Nikhil Pahwa: Canvassing for support and giving others a framework for canvassing support is legitimate political activity. At the Harvard Kennedy School, Professor Marshall Ganz teaches frameworks for political communication, explaining the construct of effective political messaging.
It is the nature of modern day campaigning to use hashtags, coordinated messaging, memes, and a digital toolkit towards their purpose has been used by political parties, governments, and yes, even the SaveTheInternet campaign that I ran in 2015. We created spreadsheets that those supporting us could use for tweets to get the message across. We used hashtags and memes for indicating mass support for the movement.
Activists are not the only ones using toolkits. We’ve seen AltNews even disclose Google Docs that are used by those handling Twitter handles of current and past ministers, and used to achieve uniformity of messaging, word for word. Activism is legitimate political activity. Politics is not the exclusive preserve of politicians.

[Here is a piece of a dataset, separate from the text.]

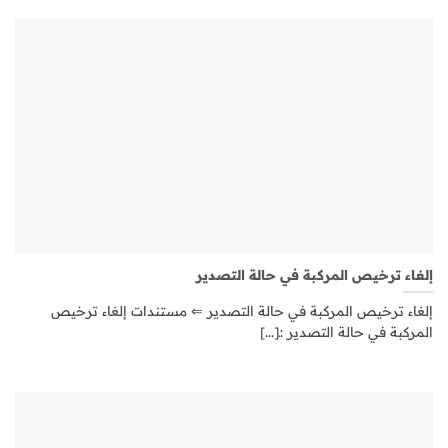
إلغاء ترخيص المركبة في حالة التصدير
إلغاء ترخيص المركبة في حالة التصدير ⇐ مستندات إلغاء ترخيص
المركبة في حالة التصدير :ـ[...]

Ravi’s arrest reeks of using the process to punish someone for campaigning against a position that the state has taken, and possibly to feed a narrative that the farmers protest is some kind of international conspiracy. It also seems to be a move to distract attention against a legitimate political activity.
In the landmark Shreya Singhal vs Union of India case, the Supreme Court of India had said, and it’s important to remember this framework:
“But even advocacy of violation, however reprehensible morally, is not a justification for denying free speech where the advocacy falls short of incitement and there is nothing to indicate that the advocacy would be immediately acted on. The wide difference between advocacy and incitement, between preparation and attempt, between assembling and conspiracy, must be borne in mind. In order to support a finding of clear and present danger it must be shown either that immediate serious violence was to be expected or was advocated, or that the past conduct furnished reason to believe that such advocacy was then contemplated.

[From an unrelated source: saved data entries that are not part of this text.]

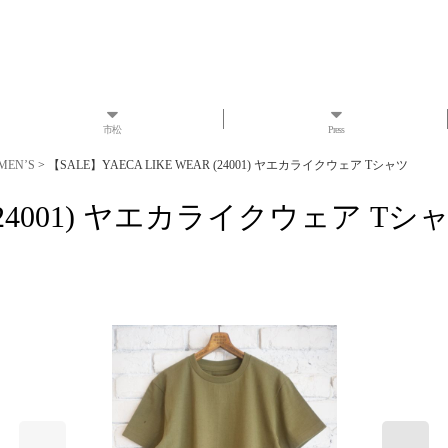
市松
Press
MEN’S
>
【SALE】YAECA LIKE WEAR (24001) ヤエカライクウェア Tシャツ
R (24001) ヤエカライクウェア Tシ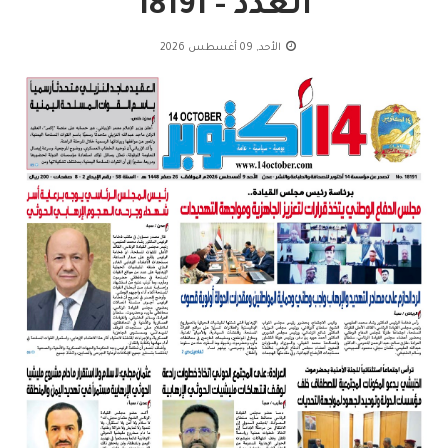
العدد - 18191
الأحد, 09 أغسطس 2026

“This leads us to a discussion of what is the content of the expression “freedom of speech and expression”. There are three concepts which are fundamental in understanding the reach of this most basic of human rights. The first is discussion, the second is advocacy, and the third is incitement. Mere discussion or even advocacy of a particular cause howsoever unpopular is at the heart of Article 19(1)(a). It is only when such discussion or advocacy reaches the level of incitement that Article 19(2) kicks in. It is at this stage that a law may be made curtailing the speech or expression that leads inexorably to or tends to cause public disorder or tends to cause or tends to affect the sovereignty & integrity of India, the security of the State, friendly relations with foreign States, etc. Why it is important to have these three concepts in mind is because most of the arguments of both petitioners and respondents tended to veer around the expression ‘public order’.”